The history of reslovakisation is also interesting. (According to the government's theory, it was just a readmission of the Hungarianized Slovaks into the bosom of the Slovak nation, which the Slovaks strongly insisted on). It is also noteworthy that more Hungarian families from the Upper Lands and also Carpathian Germans applied for reslovakization than the naturalization committees approved. On the basis of the data we now have, there were 381,995 applicants and 282,594 people were approved for change of nationality. Even so, this is a huge number.

In the spring of 1945, Benes allowed the deportation of 6,973 people to the Soviet Union. (This is only the number of people deported from the civilian population. Another 478,000 prisoners of war made their way to the Soviet Union from two Czechoslovak concentration camps. One camp was located in Moravia in the castle park of Rajec-Jestřebí, where about 300,000 Hungarian soldiers were concentrated and handed over by the Czechoslovak authorities to the Soviets. The second POW camp was located in Bratislava, in a large courtyard, in the stables and outbuildings of today's Kutuzov barracks (formerly the Hussar wing), from where about 178,000 soldiers and lieutenants were sent to the Soviet GUVIP camps.

The victims of the massacre, 5304 people, were buried in 211 graves. This includes victims of the massacres of the Hlinka Guard and German fascists. I wrote a whole series about it called "It Happened Seventy-Five Years Ago" which was published on MA7. For this purpose, I have studied hundreds of documents over the last seven months. Although there is already an incredible amount of literature on the subject, we still know very little about these horrors. This can be seen in the fact that when I wrote, for example, about the executions of partisans and citizens of Jewish and Roma origin detained after the Slovak National Uprising in Kremnica and Nemecká by members of the Hlinka Guard and Nazi anti-partisan units, the interest from readers was enormous. Thousands (38,000) of people read the article in one day.

Hungarians read it, Hungarians are interested in it. Would it be important to translate these articles into Slovak and publish them in Slovak and in Czech

Géza D. - It is interesting that these stories are also available in Czech and Slovak. I found these documents in Slovak and Czech. On the other hand, it is true that there are very few publications that are written about these events in a readable, understandable way even for an ordinary person.
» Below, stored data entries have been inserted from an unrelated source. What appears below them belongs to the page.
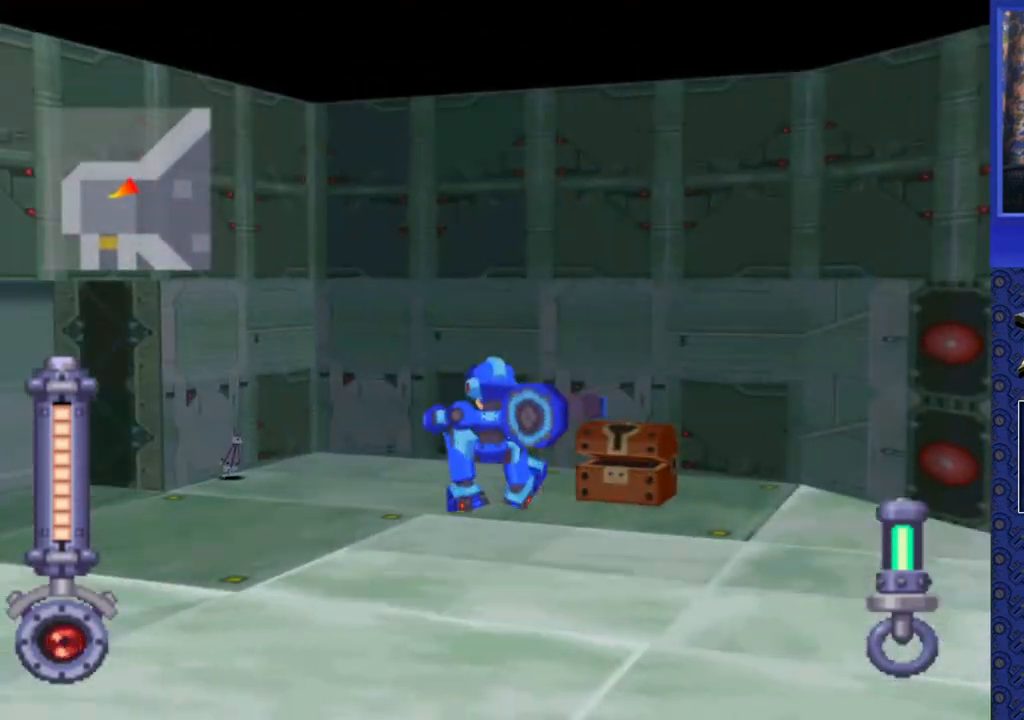
{"buttons": ["DPAD_UP", "DPAD_LEFT"], "events": [[317, "DPAD_LEFT", "up"], [433, "DPAD_LEFT", "down"]]}
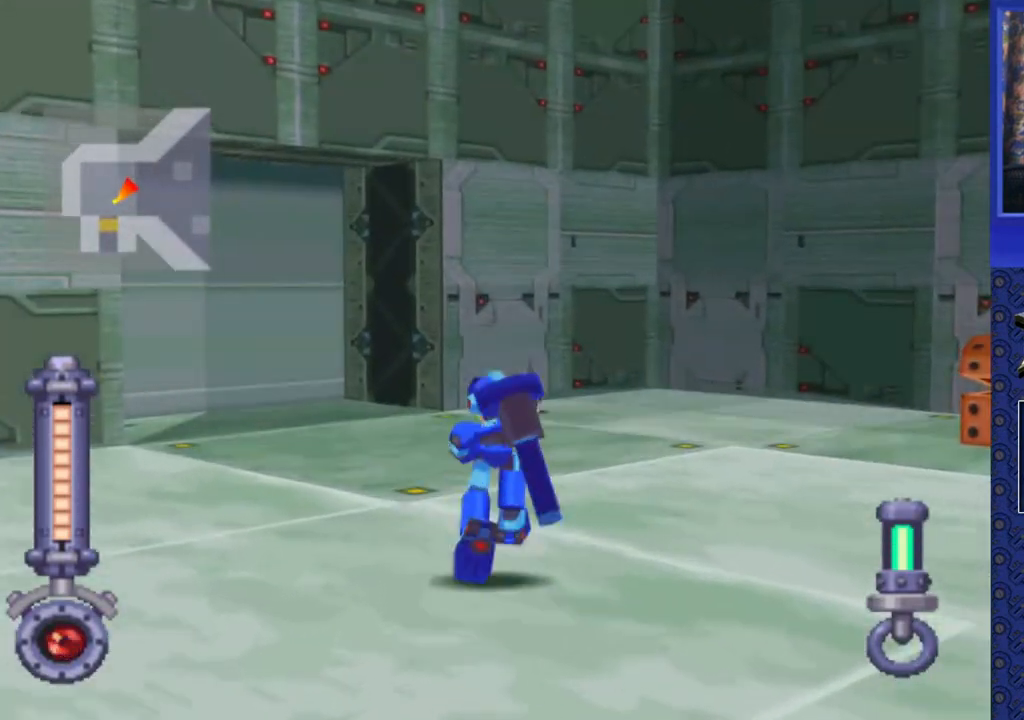
{"buttons": ["SQUARE", "DPAD_RIGHT"], "events": [[100, "DPAD_LEFT", "up"], [167, "DPAD_UP", "up"], [183, "SQUARE", "down"], [233, "DPAD_RIGHT", "down"]]}
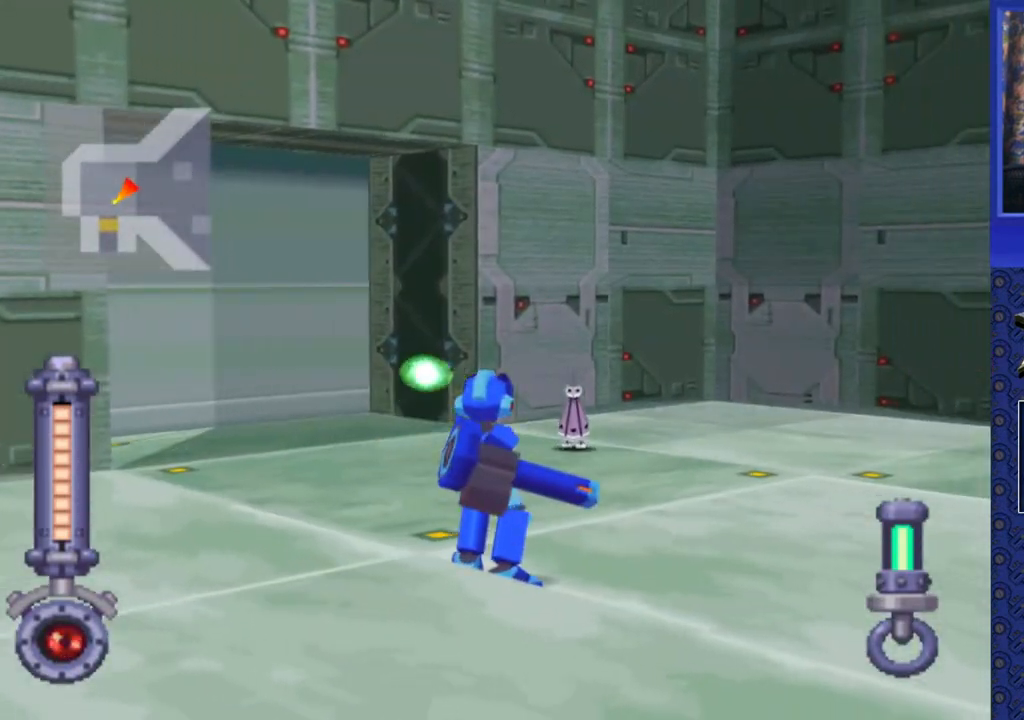
{"buttons": ["SQUARE"], "events": [[17, "DPAD_RIGHT", "up"]]}
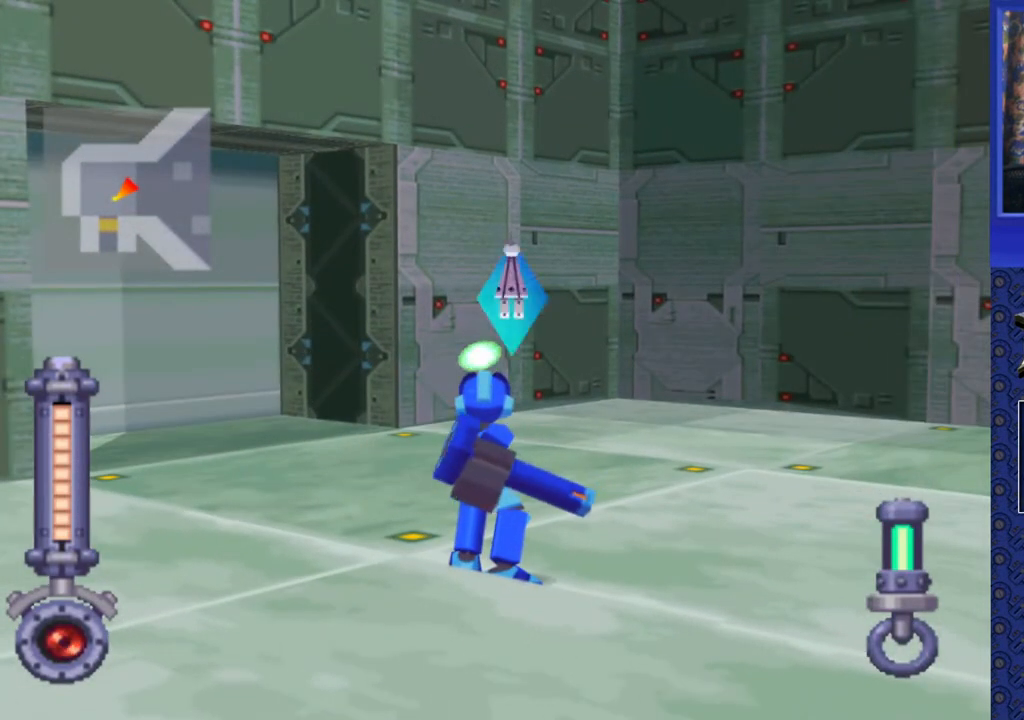
{"buttons": ["DPAD_UP"], "events": [[167, "SQUARE", "up"], [367, "DPAD_UP", "down"]]}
I think that is why the ordinary person, the average citizen, does not know about these events

Géza D. - It is possible to publish an article on a bilingual website where it can be read in Slovak and Hungarian. In addition, I have already initiated my latest book, "Escape from the Death Camp", which specifically tells the story of the 90 survivors executed in Petržalka, based on the stories of three of them who managed to escape from the death camp, and I will have it translated into Slovak. I've already found a sponsor for it. I am also trying to get a publisher so that the book can be published in Slovak.

I have omitted the information about the forced eviction of the population as one case among many war crimes. The number of displaced Hungarians here was 68 407. If I add up the figures, of the 720 000 Hungarians in the Upper Countries, Benes made almost half of them "disappear" from Slovakia. No wonder, then, that only 451,000 people claimed to be Hungarian in the 1950 census.

(It should also be said that in 1950 several Hungarian families gave up the forced identity change and returned to the nationality of their ancestors, including our family. After the death of Edvard Beneš, almost everyone in our family again supported their Hungarianness. The harsh words of criticism that my maternal grandfather used to say to his children during the pilgrimage in Mokranec played a significant role in this return.)

There is one more interesting statistic I came across. A special method was used to calculate how much the number of Hungarians in the Upper Country had decreased from 1920 to 2011. The method is based on the results of the 1910 census, from which it is possible to calculate the percentage of each nationality living in a given locality. For example, in 1910 there were 78,000 people living in Bratislava and its catchment area. Rounded off, 31% were Germans, 30% Hungarians, 17% Slovaks and 5% Czechs, the remaining 17% were Jews, Bulgarians, Roma, Ukrainians, etc. If this percentage is projected into the ethnic distribution of the 420,000 inhabitants of Bratislava in the 2011 data, there should be 130,200 Germans, 126,000 Hungarians, 71,400 Slovaks, and 21,000 Czechs living in Bratislava and the catchment area (1% represents 4,200 people).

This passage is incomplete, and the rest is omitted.